Selon la dernière tribune du regretté Claude Le Pen, économiste de la santé, la France de 2007 aurait été prête pour faire face à une telle pandémie et n’aurait pas été en demeure de choisir entre la mort et son économie.
En raison de décisions malheureuses, la France a baissé sa garde depuis dans sa politique de précaution en termes de masques, de tests et de matériel médical, et elle en est réduite, dès lors, à essayer de limiter les dégâts sanitaires en maximisant les dégâts économiques. Choix cornélien s’il en est, car une France moins riche et plus endettée, sera moins à même de consacrer plus de moyens à son système de santé sur la durée : accorder la reconnaissance financière au personnel hospitalier qui le mérite tant, plus de moyens pour les hôpitaux, la veille sanitaire et la recherche médicale. Une augmentation du taux de pauvreté et du taux de chômage peut être aussi associée à une plus grande mortalité chez les plus démunis.
Dans ces conditions, accabler les dirigeants actuels serait se tromper de cible, ils n’avaient le choix qu’entre de mauvaises décisions. D’autant que deux membres éminents du conseil scientifique du Covid-19, Yazdan Yazdanpanah et Didier Raoult, ont écarté fin janvier la dangerosité pour notre pays de cette épidémie partie de Chine. Peut-être eux-mêmes trompés par les annonces officielles du nombre de décès relativement faible par rapport à la taille du pays. Chercher les vrais responsables du côté des ministres et des hauts responsables du ministère de la santé actuels et passés assouvira le désir de l’opinion publique de trouver des coupables. Il est dans l’ordre des choses que se succèdent des ministres ou des hauts fonctionnaires de qualité inégale. Seules des structures administratives et politiques qui donnent les bonnes incitations peuvent pallier les faiblesses des décideurs.

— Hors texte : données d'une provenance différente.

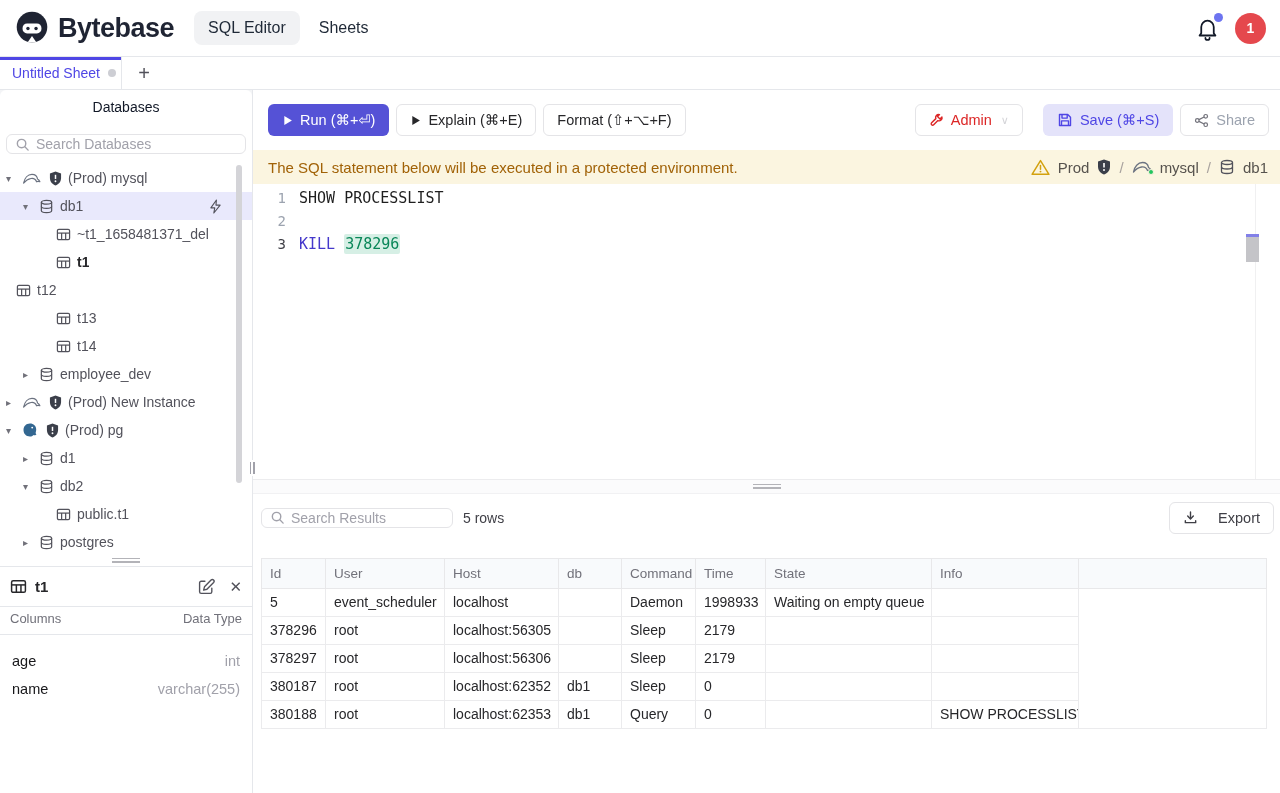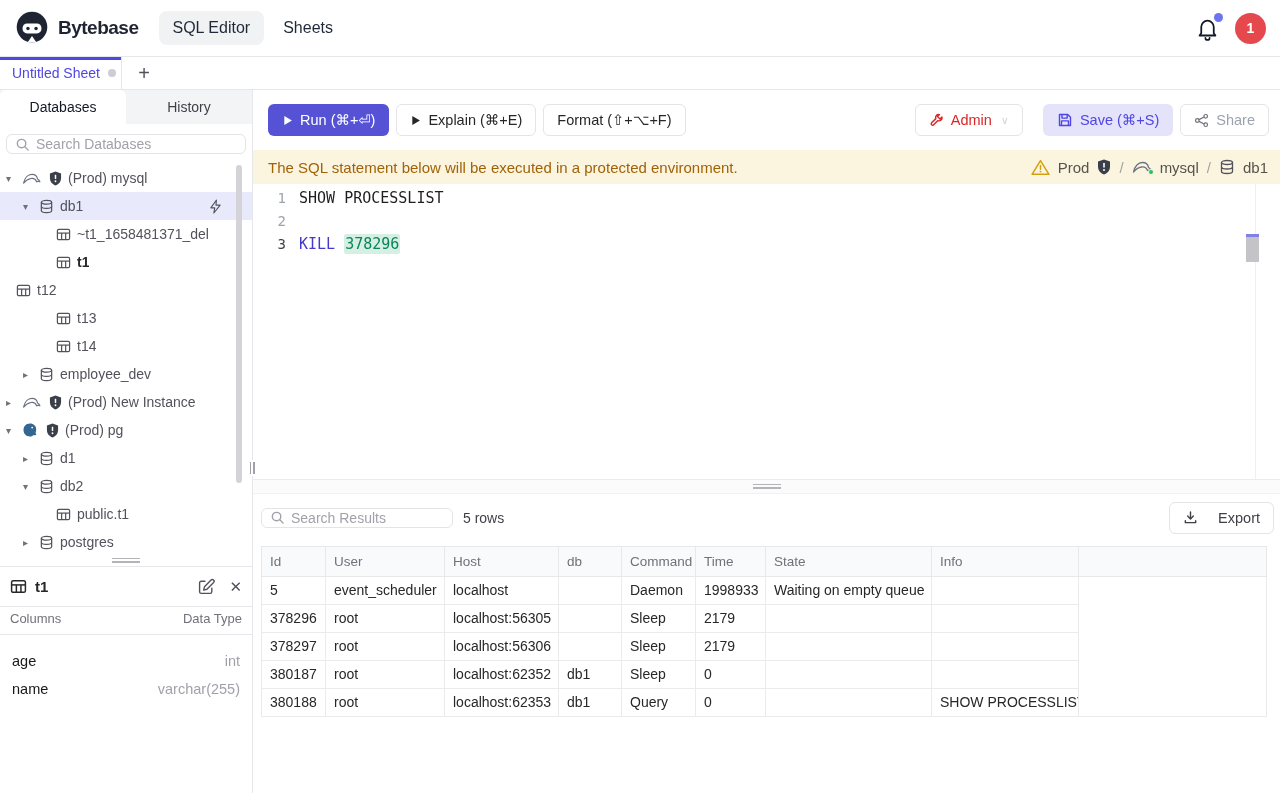"Bytebase" .brand-text { font-size: 19px -> 27px }
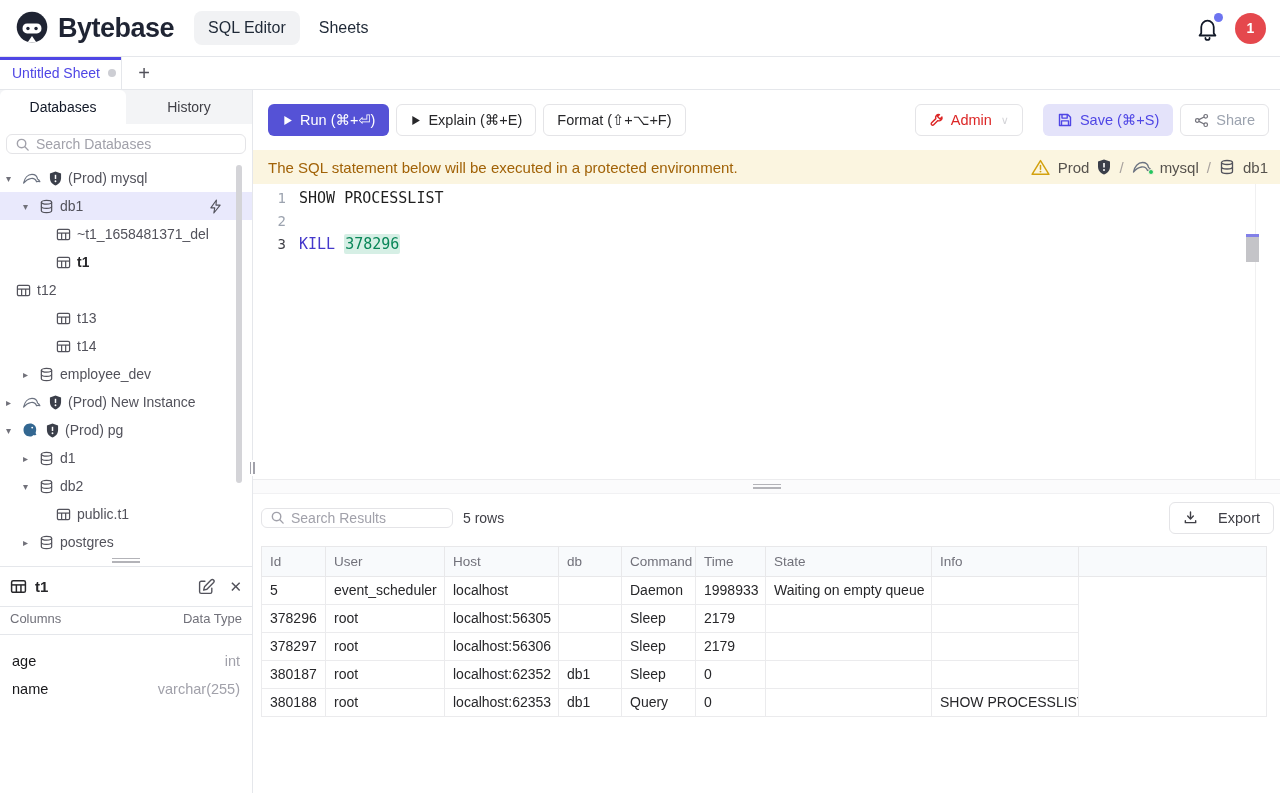"History" div.side-tab { html: <div>History</div> -> none }
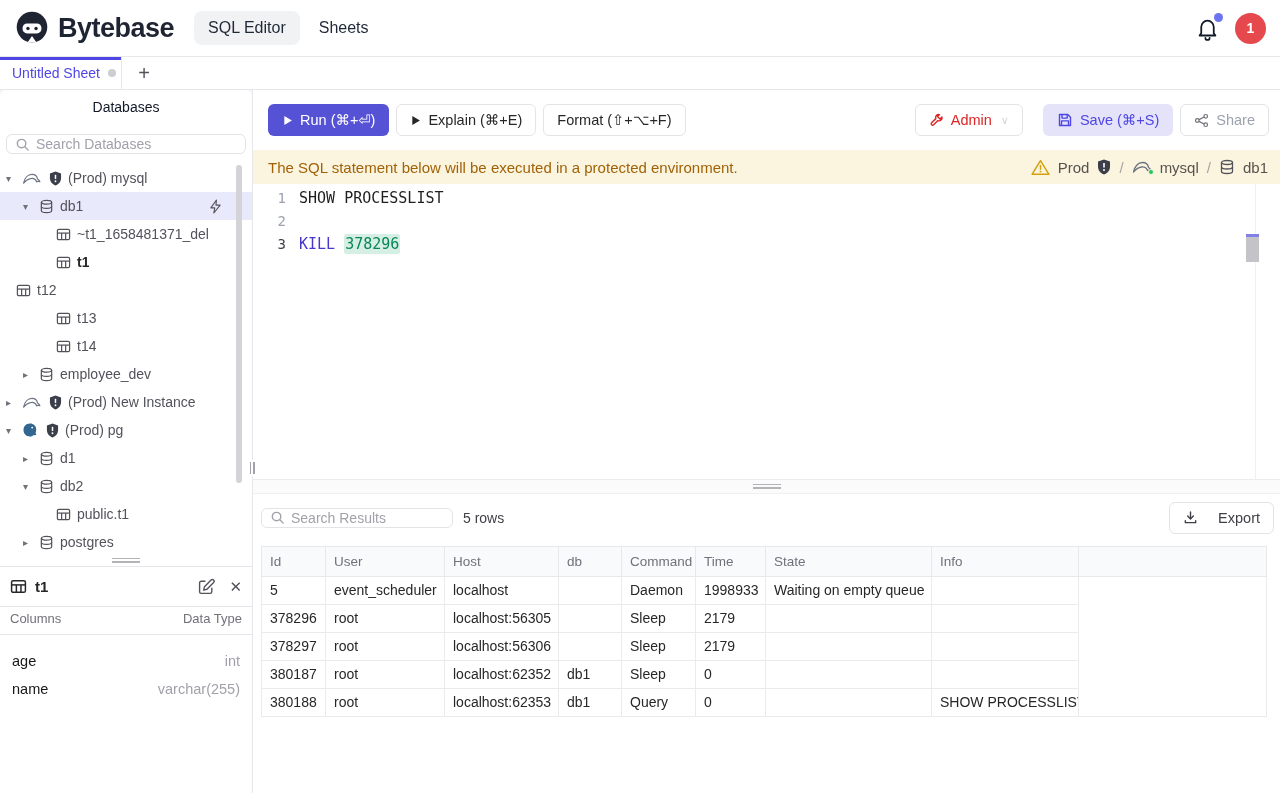"Search Results" .res-toolbar { margin-bottom: 12px -> 24px }
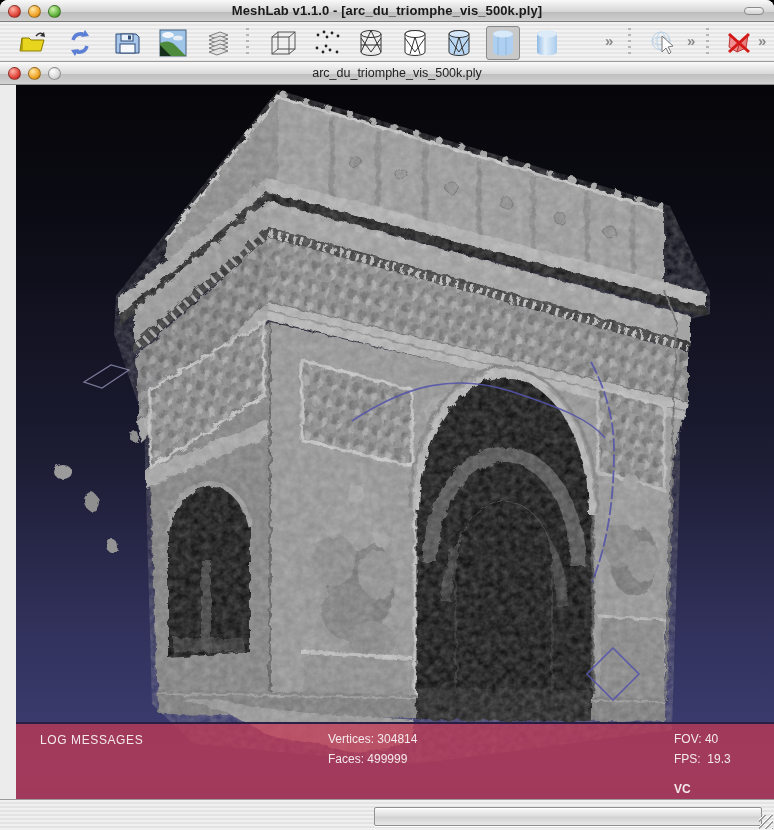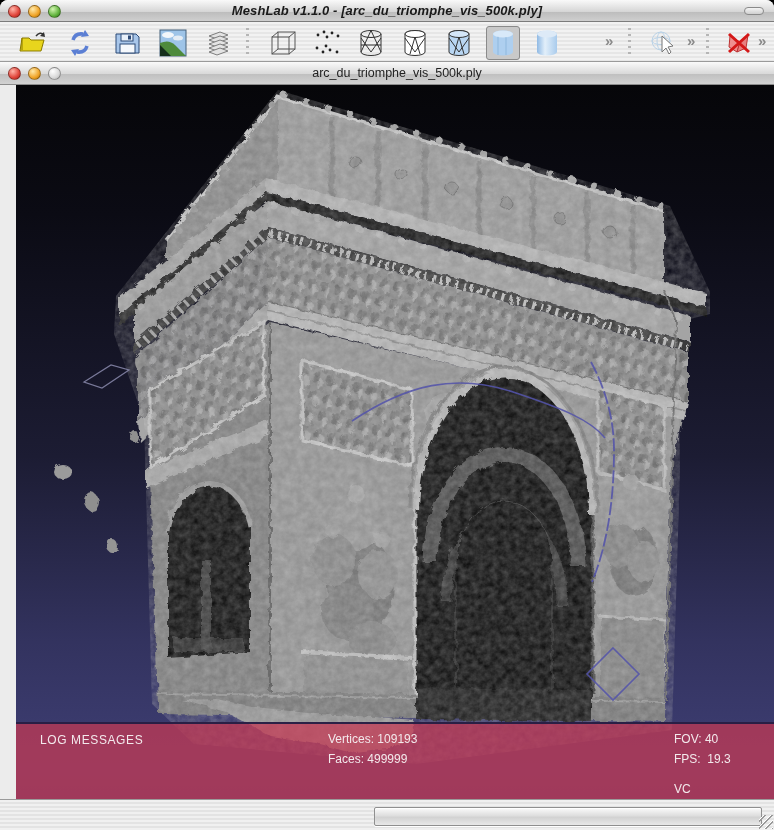"MeshLab v1.1.0 -" .titlebar { font-style: italic -> none }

Or que constate-on en général s’agissant des hommes politiques dans une démocratie comme la nôtre ? Qu’ils restent prisonniers du court terme, car leur chance de réélection se joue à cet horizon. D’où la tentation encore plus forte en cas de restrictions budgétaires de faire des économies sur des dépenses de précaution, qui n’auront qu’un impact probable au-delà de l’horizon électoral. L’Italie avait fait des économies sur les dépenses d’entretien de ses ponts, l’effondrement du pont de Gènes est venu rappeler ce qu’il en coûte. La France a fait des économies sur le renouvellement des commandes de masques, dépense dérisoire au regard du coût économique abyssal du confinement, sans parler du coût en termes de décès.
La création d’agences indépendantes du pouvoir politique du moment, sur le modèle des banques centrales, est la seule réponse pour que la décision publique ne sacrifie pas le long terme à la dictature du court terme dans un certain nombre de domaines essentiels, comme la santé et la prévention des risques, l’environnement et la recherche. Les ressources doivent faire l’objet d’un engagement pluriannuel non renégociable, son dirigeant nommé sur proposition du président de la république et approbation des assemblées, avec un conseil où puissent siéger des parlementaires, des experts, des représentants de la société civile qui vérifient que les missions de service public sont correctement prises en charge par l’agence. Cette crise vient encore de démontrer que le manque de prise en compte du long terme est le talon d’Achille de nos démocraties, et singulièrement de la démocratie française.